Has Russia painted itself into a financial corner?

A pro-Russian soldier flashes a victory sign while marching near a Ukrainian army base in Perevalne, Crimea, Wednesday, March 19, 2014. AP Photo/Vadim Ghirda)

Moscow now controls Crimea, following its de facto land grab from Ukraine. But according to some experts, that gain in real estate might come at the cost of serious damage to Russia's economy.

The U.S. and European Union responded to the crisis last week by imposing sanctions against Russia; freezing assets, black-listing a major Russian bank, and banning certain Russian officials and business executives from traveling in the west.

Russian President Vladimir Putin mocked those actions, and ordered his own limited sanctions. This tit-for-tat approach has raised concerns the EU, which is dependent on Russian oil and gas, could find its energy supplies squeezed-off in retaliation for any further sanctions.

"We recognize that if we take action against major sectors of the Russian economy, the financial sector, the energy sector, that that could have some impact on the global economy," David Cohen, who oversees the U.S. Treasury Department's Terrorism and Financial Intelligence unit, recently told CBS News.

But an analyst at the research firm IHS Global Insight believes Putin's actions in Crimea could backfire economically and end up hurting Russia by undermining investor confidence in Russian companies and projects.

IHS Russia and Caspian Energy expert Julia Nanay noted in a research note that the Russian economy is stagnating, with its economic growth down from 3.4 percent in 2012 to just 1.3 percent last year.

"Attracting investments has been prioritized as the principal driver of the country's future economic growth in order to create more capacity and improve efficiency," Nanay wrote.

But in the wake of the Ukraine crisis and the ensuing sanctions several major credit rating agencies, including Fitch Ratings and Standard & Poor's, have downgraded Russia's credit rating.

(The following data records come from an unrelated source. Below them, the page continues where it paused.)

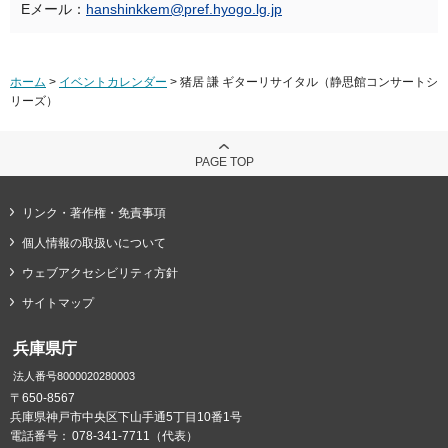
Eメール：
hanshinkkem@pref.hyogo.lg.jp
ホーム
>
イベントカレンダー
> 猪居 謙 ギターリサイタル（静思館コンサートシ
リーズ）
PAGE TOP
リンク・著作権・免責事項
個人情報の取扱いについて
ウェブアクセシビリティ方針
サイトマップ
兵庫県庁
法人番号8000020280003
〒650-8567
兵庫県神戸市中央区下山手通5丁目10番1号
電話番号：
078-341-7711（代表）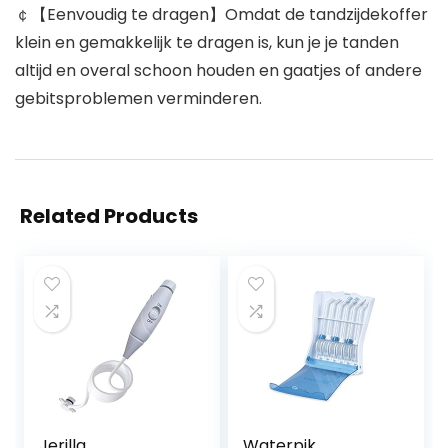
￠【Eenvoudig te dragen】Omdat de tandzijdekoffer
klein en gemakkelijk te dragen is, kun je je tanden
altijd en overal schoon houden en gaatjes of andere
gebitsproblemen verminderen.
Related Products
Jerilla
Waterpik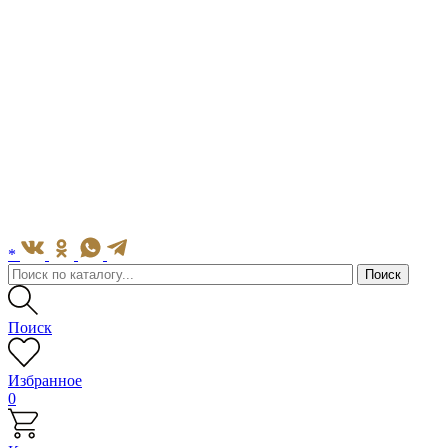
*
Поиск
Избранное
0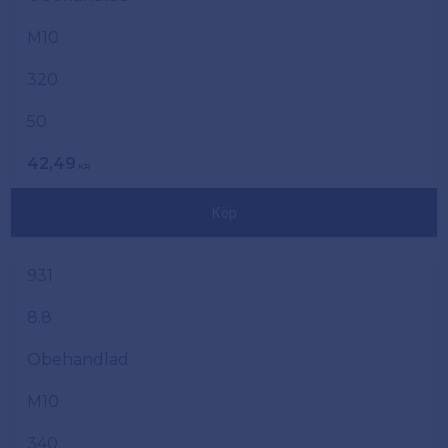
M10
320
50
42,49
KR
Köp
931
8.8
Obehandlad
M10
340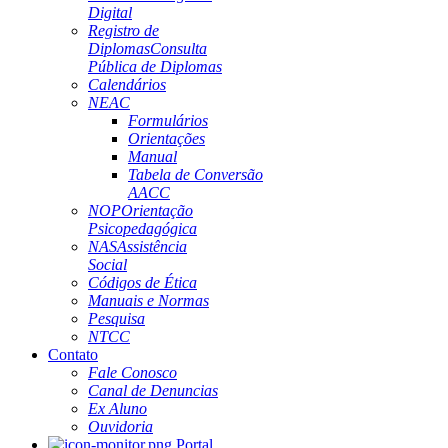
Digital
Registro de
Diplomas
Consulta
Pública de Diplomas
Calendários
NEAC
Formulários
Orientações
Manual
Tabela de Conversão
AACC
NOP
Orientação
Psicopedagógica
NAS
Assistência
Social
Códigos de Ética
Manuais e Normas
Pesquisa
NTCC
Contato
Fale Conosco
Canal de Denuncias
Ex Aluno
Ouvidoria
Portal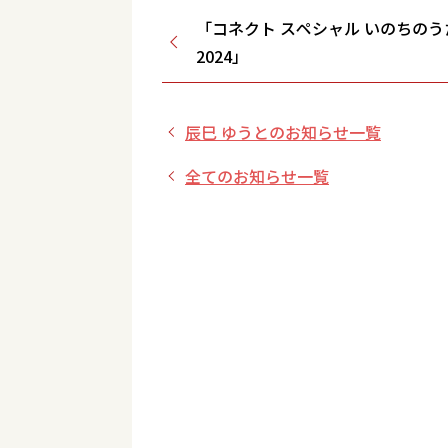
「コネクト スペシャル いのちの
2024」
辰巳 ゆうとのお知らせ一覧
全てのお知らせ一覧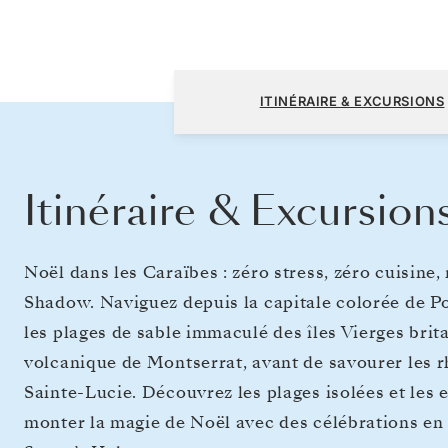
San Juan à San Juan
ITINÉRAIRE & EXCURSIONS
Itinéraire & Excursion
Noël dans les Caraïbes : zéro stress, zéro cuisine, 
Shadow. Naviguez depuis la capitale colorée de Po
les plages de sable immaculé des îles Vierges brit
volcanique de Montserrat, avant de savourer les rh
Sainte-Lucie. Découvrez les plages isolées et les 
monter la magie de Noël avec des célébrations en 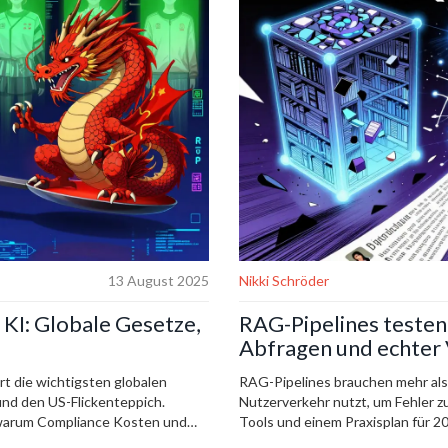
13 August 2025
Nikki Schröder
KI: Globale Gesetze,
RAG-Pipelines testen
Abfragen und echter
ärt die wichtigsten globalen
RAG-Pipelines brauchen mehr als 
nd den US-Flickenteppich.
Nutzerverkehr nutzt, um Fehler z
 warum Compliance Kosten und
Tools und einem Praxisplan für 2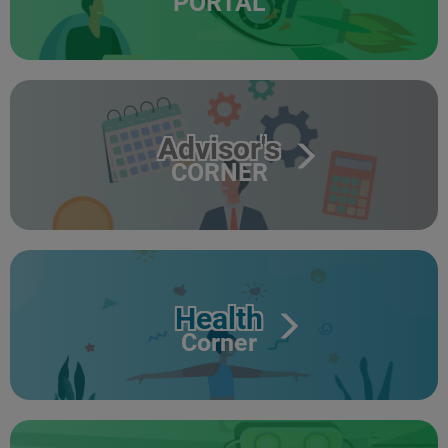
PORTAL
Advisor's
CORNER
Health
Corner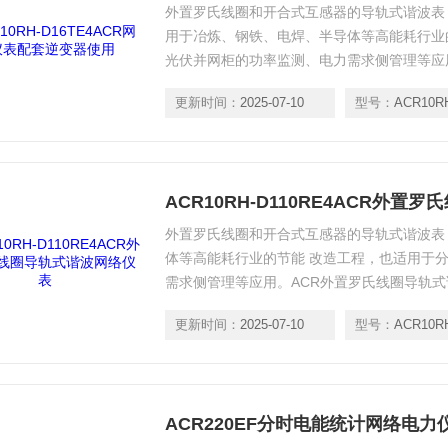
外置罗氏线圈和开合式互感器的导轨式谐波表
用于冶炼、钢铁、电焊、半导体等高能耗行业
光伏并网柜的功率监测、电力需求侧管理等应
单方便、施工安全，为用户节约改造成本、提
更新时间：
2025-07-10
型号：
ACR10R
ACR10RH-D110RE4ACR外
外置罗氏线圈和开合式互感器的导轨式谐波表
体等高能耗行业的节能 改造工程，也适用于
需求侧管理等应用。ACR外置罗氏线圈导轨
线、接线简 单方便、施工安全，为用户节约
更新时间：
2025-07-10
型号：
ACR10RH-
ACR220EF分时电能统计网络电力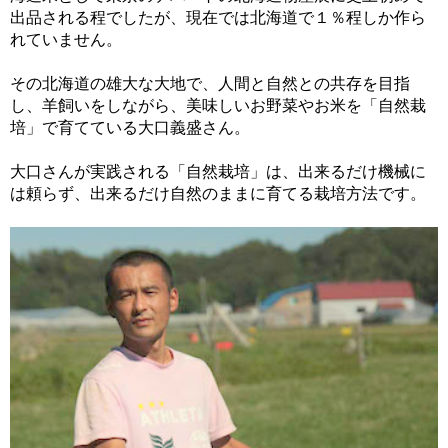
出品される程でしたが、現在では北海道で１％程しか作ら
れていません。
その北海道の雄大な大地で、人間と自然との共存を目指
し、羊飼いをしながら、美味しいお野菜やお米を「自然栽
培」で育てている大口義盛さん。
大口さんが実践される「自然栽培」は、出来るだけ機械に
は頼らず、出来るだけ自然のままに育てる栽培方法です。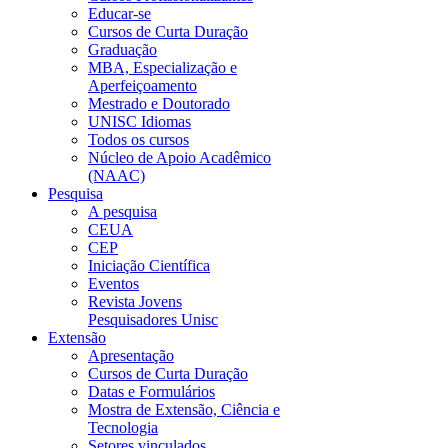
Educar-se
Cursos de Curta Duração
Graduação
MBA, Especialização e
Aperfeiçoamento
Mestrado e Doutorado
UNISC Idiomas
Todos os cursos
Núcleo de Apoio Acadêmico
(NAAC)
Pesquisa
A pesquisa
CEUA
CEP
Iniciação Científica
Eventos
Revista Jovens
Pesquisadores Unisc
Extensão
Apresentação
Cursos de Curta Duração
Datas e Formulários
Mostra de Extensão, Ciência e
Tecnologia
Setores vinculados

As Fitch said in its announcement last week, U.S and EU banks and investors "may well be reluctant to lend to Russia under the current circumstances." That reluctance may lead to the Russian economy slowing even further.

The Ukrainian crisis is also weakening the ruble, which Nanay notes "can spell trouble for Russian industrial producers geared towards domestic markets," while also affecting consumer confidence and domestic demand.

The current sanctions don't directly impose any restrictions on Russia's energy sector, whose oil, gas and petroleum products account for more than two-thirds of the nation's total export earnings.

But Nanay believes dwindling investor confidence will "impact the cost and availability of capital just when the Russian companies are launching major new upstream, midstream (LNG and new pipelines), and downstream initiatives." That, in turn, could negatively affect a vital source of Russia's export revenue.